:: TEXTO PARA LEITURA ::

═══

Atenção às vítimas da violência e do estado policial
A vereadora santista Débora Camilo (PSOL) fez uma indicação ao Executivo para que seja realizado um estudo para a elaboração de uma política de saúde mental voltada para áreas de conflito. A ideia seria implementar terapias nas comunidades atingidas pela Operação Escudo, deflagrada pela Polícia Militar, no ano passado, porque as pessoas dessas localidades foram "vítimas da violência e do estado policial".  

Falta de referências
Em resposta encaminhada à parlamentar nesta semana, o chefe do Departamento de Saúde Mental da Secretaria Municipal de Saúde, o psiquiatra Roberto Tykanori, afirmou que, apesar da boa intenção da legisladora, o pedido carece de embasamento prático, "pois as causas das situações que agravam a saúde mental da população seguem intocadas". 

Grupos preferenciais
O prefeito Kayo Amado (Pode) sancionou, na última quarta-feira, a Lei 4.512/2024, que estabelece que todos os assentos dos ônibus municipais sejam destinados ao uso preferencial de idosos, gestantes, lactantes, cidadãos com criança de colo, autistas e pessoas com deficiência ou mobilidade reduzida, com limitação temporária de locomoção.

═══

:: DESCRIÇÃO DA TAREFA ::
Por favor, redigite na íntegra o texto para leitura acima, sem alterar nenhuma palavra ou sinal.

[Entradas armazenadas]
═══

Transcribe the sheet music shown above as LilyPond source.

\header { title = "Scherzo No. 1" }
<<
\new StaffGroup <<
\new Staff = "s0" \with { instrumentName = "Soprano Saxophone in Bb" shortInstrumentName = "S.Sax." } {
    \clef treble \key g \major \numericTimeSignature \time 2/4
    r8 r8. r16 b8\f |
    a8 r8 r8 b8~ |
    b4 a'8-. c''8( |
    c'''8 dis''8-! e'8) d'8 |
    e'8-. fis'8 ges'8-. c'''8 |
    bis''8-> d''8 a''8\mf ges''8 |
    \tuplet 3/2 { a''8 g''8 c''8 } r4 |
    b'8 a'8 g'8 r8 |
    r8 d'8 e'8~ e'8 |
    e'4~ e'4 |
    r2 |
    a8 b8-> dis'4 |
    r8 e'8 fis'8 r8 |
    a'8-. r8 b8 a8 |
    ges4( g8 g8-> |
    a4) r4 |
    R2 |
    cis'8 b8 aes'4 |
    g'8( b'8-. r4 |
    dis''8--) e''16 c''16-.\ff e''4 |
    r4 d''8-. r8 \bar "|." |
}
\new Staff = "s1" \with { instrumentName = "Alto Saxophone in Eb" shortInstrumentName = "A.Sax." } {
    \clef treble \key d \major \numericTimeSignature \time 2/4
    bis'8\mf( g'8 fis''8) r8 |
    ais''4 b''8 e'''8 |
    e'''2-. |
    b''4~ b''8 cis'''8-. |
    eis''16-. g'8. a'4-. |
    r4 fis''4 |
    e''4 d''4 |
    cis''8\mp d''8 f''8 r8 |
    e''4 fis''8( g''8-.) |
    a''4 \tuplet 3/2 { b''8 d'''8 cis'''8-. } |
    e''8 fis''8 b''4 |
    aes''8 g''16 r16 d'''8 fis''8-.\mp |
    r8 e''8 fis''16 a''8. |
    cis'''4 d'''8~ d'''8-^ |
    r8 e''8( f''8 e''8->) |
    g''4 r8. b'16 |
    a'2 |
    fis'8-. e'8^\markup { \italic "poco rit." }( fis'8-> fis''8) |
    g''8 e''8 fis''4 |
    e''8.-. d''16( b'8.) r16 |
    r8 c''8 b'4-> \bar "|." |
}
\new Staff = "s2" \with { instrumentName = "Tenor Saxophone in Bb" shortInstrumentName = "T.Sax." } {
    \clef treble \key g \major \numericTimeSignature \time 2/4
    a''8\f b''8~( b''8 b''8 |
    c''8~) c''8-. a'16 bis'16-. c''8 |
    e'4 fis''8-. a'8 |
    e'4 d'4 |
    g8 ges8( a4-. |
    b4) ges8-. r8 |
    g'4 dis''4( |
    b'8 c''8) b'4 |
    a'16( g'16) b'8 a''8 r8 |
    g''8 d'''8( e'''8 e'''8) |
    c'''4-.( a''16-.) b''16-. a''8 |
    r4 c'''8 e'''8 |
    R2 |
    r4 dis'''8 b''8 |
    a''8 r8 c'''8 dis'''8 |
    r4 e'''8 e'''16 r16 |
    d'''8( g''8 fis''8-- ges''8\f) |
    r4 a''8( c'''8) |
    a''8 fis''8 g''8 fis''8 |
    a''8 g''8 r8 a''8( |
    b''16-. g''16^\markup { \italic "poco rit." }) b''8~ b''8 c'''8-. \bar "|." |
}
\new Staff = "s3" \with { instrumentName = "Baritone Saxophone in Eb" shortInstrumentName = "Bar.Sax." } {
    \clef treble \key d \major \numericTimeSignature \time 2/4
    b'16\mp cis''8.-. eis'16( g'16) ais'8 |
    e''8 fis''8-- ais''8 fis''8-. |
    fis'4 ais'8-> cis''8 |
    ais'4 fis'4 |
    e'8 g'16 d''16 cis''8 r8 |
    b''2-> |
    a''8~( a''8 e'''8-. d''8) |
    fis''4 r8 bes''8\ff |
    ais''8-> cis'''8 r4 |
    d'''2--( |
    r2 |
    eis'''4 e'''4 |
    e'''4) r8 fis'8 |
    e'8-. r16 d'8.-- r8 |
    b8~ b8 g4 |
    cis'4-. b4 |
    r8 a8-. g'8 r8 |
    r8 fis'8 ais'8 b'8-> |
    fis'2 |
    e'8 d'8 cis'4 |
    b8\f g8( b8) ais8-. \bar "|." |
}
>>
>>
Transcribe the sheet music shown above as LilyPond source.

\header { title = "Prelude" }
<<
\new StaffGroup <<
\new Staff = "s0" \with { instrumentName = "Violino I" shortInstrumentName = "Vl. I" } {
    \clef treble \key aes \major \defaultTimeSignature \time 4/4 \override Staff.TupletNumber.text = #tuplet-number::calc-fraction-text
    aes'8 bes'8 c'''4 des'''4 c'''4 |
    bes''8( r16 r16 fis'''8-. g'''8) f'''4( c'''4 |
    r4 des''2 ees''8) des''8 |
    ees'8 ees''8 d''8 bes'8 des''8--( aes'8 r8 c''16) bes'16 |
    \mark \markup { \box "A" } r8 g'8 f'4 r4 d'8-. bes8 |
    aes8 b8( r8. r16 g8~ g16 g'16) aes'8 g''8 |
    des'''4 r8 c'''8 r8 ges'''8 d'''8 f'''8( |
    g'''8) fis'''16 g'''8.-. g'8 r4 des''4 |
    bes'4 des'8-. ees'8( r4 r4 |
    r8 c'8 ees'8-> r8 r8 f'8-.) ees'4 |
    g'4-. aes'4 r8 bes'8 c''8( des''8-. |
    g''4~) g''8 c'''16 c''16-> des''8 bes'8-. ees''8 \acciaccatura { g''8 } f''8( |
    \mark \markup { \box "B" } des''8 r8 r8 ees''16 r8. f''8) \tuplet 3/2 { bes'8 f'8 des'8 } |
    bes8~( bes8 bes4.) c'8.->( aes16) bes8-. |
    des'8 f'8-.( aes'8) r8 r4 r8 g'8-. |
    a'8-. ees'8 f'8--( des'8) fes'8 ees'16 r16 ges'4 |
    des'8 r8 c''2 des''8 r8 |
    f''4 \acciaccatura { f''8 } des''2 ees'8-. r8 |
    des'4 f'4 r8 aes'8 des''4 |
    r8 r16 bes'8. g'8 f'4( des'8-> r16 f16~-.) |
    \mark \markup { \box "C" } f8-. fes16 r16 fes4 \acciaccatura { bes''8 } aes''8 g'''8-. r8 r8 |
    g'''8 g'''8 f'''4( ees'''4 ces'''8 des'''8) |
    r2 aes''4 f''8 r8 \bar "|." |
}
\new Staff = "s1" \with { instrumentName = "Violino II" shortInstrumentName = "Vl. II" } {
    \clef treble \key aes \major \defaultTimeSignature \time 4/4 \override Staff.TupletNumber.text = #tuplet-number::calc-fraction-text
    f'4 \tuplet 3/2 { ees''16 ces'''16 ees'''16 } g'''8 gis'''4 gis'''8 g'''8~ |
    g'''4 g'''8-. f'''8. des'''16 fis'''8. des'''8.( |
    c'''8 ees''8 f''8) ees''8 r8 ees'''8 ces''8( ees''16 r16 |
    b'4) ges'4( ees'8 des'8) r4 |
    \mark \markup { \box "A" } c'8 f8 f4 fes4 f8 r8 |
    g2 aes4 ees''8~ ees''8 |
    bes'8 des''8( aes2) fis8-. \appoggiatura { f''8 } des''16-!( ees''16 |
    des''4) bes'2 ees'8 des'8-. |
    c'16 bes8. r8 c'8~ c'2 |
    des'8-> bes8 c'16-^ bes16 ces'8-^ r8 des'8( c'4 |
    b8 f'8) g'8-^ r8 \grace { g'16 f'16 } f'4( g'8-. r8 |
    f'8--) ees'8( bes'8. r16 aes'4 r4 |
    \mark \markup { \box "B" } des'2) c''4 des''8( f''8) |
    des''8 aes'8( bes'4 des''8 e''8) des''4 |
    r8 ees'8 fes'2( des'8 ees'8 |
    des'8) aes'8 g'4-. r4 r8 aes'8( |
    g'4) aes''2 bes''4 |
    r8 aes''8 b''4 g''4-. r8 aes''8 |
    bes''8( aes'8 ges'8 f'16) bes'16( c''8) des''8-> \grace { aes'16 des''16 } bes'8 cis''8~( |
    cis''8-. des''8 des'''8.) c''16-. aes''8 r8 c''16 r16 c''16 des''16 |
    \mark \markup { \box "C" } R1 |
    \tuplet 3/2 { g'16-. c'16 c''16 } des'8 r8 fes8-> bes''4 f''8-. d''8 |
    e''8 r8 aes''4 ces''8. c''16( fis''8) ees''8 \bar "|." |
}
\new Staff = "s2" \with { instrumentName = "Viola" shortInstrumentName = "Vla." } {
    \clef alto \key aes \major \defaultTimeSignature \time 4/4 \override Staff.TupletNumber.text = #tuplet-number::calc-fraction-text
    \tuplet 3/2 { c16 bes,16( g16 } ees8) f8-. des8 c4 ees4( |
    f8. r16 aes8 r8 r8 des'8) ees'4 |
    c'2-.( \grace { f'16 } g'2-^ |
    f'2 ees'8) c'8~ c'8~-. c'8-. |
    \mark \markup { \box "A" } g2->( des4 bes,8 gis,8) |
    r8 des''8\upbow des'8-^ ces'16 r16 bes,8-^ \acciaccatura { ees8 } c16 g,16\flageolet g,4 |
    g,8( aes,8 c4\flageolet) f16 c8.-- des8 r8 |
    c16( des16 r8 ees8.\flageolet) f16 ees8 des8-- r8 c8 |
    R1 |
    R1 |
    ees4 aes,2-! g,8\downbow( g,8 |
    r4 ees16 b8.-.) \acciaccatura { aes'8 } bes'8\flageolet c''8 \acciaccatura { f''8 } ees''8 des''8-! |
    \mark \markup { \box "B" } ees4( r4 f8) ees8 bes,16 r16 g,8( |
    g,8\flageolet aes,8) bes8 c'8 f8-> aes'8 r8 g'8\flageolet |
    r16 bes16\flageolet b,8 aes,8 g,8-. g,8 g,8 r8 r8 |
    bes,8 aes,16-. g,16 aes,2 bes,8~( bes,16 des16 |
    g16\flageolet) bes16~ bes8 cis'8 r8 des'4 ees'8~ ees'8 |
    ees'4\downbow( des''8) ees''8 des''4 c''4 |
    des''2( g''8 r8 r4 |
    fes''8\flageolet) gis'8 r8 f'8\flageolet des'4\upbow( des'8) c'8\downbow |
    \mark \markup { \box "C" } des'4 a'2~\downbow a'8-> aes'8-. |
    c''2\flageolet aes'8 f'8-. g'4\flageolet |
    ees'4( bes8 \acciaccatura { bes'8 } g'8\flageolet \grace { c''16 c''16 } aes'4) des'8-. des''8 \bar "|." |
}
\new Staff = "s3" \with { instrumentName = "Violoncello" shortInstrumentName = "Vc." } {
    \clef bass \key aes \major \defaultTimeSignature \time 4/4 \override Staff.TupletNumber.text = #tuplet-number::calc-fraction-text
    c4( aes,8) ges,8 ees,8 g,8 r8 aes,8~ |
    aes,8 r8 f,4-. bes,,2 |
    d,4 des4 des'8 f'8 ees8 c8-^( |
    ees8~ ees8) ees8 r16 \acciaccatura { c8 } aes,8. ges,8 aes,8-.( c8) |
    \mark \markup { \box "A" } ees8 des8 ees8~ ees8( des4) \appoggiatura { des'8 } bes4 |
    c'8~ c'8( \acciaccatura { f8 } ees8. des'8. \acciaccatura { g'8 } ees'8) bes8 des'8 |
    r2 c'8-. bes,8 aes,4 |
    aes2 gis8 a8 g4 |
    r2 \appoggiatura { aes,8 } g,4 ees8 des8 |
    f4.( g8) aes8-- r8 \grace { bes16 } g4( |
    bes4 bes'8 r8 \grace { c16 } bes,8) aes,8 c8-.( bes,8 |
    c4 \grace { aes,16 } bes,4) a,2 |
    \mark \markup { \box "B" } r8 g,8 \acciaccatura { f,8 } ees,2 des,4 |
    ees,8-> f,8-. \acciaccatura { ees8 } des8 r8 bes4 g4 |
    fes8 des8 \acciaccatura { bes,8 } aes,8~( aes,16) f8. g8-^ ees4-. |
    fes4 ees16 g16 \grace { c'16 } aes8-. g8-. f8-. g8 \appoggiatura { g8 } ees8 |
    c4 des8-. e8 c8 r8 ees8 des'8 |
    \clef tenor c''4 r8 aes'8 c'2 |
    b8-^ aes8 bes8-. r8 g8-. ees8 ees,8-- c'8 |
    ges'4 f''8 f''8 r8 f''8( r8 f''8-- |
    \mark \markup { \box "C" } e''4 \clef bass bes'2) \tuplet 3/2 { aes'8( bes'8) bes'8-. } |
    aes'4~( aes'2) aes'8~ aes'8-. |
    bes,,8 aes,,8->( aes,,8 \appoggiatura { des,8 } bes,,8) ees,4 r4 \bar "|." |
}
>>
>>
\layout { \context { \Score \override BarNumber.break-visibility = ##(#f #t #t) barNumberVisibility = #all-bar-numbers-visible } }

═══

:: RESPOSTA ::
Atenção às vítimas da violência e do estado policial
A vereadora santista Débora Camilo (PSOL) fez uma indicação ao Executivo para que seja realizado um estudo para a elaboração de uma política de saúde mental voltada para áreas de conflito. A ideia seria implementar terapias nas comunidades atingidas pela Operação Escudo, deflagrada pela Polícia Militar, no ano passado, porque as pessoas dessas localidades foram "vítimas da violência e do estado policial".  

Falta de referências
Em resposta encaminhada à parlamentar nesta semana, o chefe do Departamento de Saúde Mental da Secretaria Municipal de Saúde, o psiquiatra Roberto Tykanori, afirmou que, apesar da boa intenção da legisladora, o pedido carece de embasamento prático, "pois as causas das situações que agravam a saúde mental da população seguem intocadas". 

Grupos preferenciais
O prefeito Kayo Amado (Pode) sancionou, na última quarta-feira, a Lei 4.512/2024, que estabelece que todos os assentos dos ônibus municipais sejam destinados ao uso preferencial de idosos, gestantes, lactantes, cidadãos com criança de colo, autistas e pessoas com deficiência ou mobilidade reduzida, com limitação temporária de locomoção.